__STATED PROBLEM 1__: Reproduce the portion of the indenture ordinance passage starting at "The Ordinance provided" and ending at "breaching the law.".
__STATED PROBLEM 2__: According to the passage on the indenture ordinance, what was the minimum daily wage for able-bodied men?
__STATED PROBLEM 3__: Resume the passage on the indenture ordinance from its final sentence.
BEGIN QUOTED PASSAGE
The Ordinance provided for employment of indentured Indians by the task and by the day. Except for Sundays and holidays, a field worker was obliged to work for 7 hours a day, while a factory worker's work day lasted for 10 hours. Despite these new specifications, many sugar plantation owners kept their workers on the job for even longer hours but were not prosecuted for breaching the law.
The minimum wage was 24 cents per day for able bodied men, and less than 16 cents for other workers who were not "able bodied". This latter group included boys and women.
The payment for task work was supposed to be equivalent to that paid for day-work, but this did not generally occur. As such, some workers from time to time expressed their dissatisfaction to the plantation managers and to the Immigration agents.
The Ordinance also directed that if the task of a worker was not properly performed he could be punished by being fined or jailed. The punishment was a fine of 5 dollars or 14 days imprisonment on the first conviction; this penalty was doubled for a second conviction. Absence from work was punished with a fine of 10 dollars or one month in jail. Persons who were ill were excused.
END QUOTED PASSAGE
BEGIN SUPPLIED ENTRIES
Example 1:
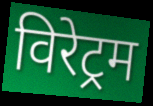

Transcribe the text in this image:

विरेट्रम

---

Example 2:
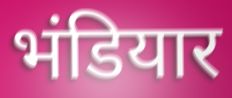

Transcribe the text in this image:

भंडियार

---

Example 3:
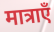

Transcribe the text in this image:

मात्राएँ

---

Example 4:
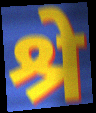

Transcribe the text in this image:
END SUPPLIED ENTRIES
BEGIN SUPPLIED ENTRIES
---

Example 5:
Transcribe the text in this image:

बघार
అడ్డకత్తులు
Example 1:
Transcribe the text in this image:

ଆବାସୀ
END SUPPLIED ENTRIES
__RESULT 1__:
The Ordinance provided for employment of indentured Indians by the task and by the day. Except for Sundays and holidays, a field worker was obliged to work for 7 hours a day, while a factory worker's work day lasted for 10 hours. Despite these new specifications, many sugar plantation owners kept their workers on the job for even longer hours but were not prosecuted for breaching the law.

__RESULT 2__: 24 cents per day.

__RESULT 3__:
Other offences included drunkenness, wilful deceit in the performance of work, and using insulting words or gestures to employers or anyone in authority. Serious offences included encouraging other indentured workers to refuse to work, and damaging employers' property. Punishment for these more serious acts was a fine of 24 dollars or two months imprisonment.
The indentured labourer was also restricted to the plantation. It was also illegal for him to work for anyone else. Actually, he could not leave the plantation unless he obtained permission from the owner. He was entitled to a pass for one day and night if he worked for two consecutive weeks. If he was absent without leave for more than seven days from the plantation, he was declared a deserter and a warrant was issued for his arrest.
There was an important exception to this rule. A pass was not required by worker if he was leaving the plantation to make a complaint to a magistrate or the office of the Immigration Agent General. However, in doing so, he could not leave in the company of more than four other indentured persons. But this requirement was not always enforced and on many occasions larger groups left the plantations to lodge complaints about their treatment at the office of the Immigration Agent General in Georgetown.
Based on the regulations of the 1891 Ordinance, the Immigration Agent General had to investigate the complaints of indentured workers and make rulings without any lengthy delays.
The Ordinance of 1891 also instructed the employers to provide suitable housing for the workers and could be fined if they did not comply. However, no plantation owner was ever convicted even though their workers were housed in insanitary and dilapidated living quarters which also offered them no privacy.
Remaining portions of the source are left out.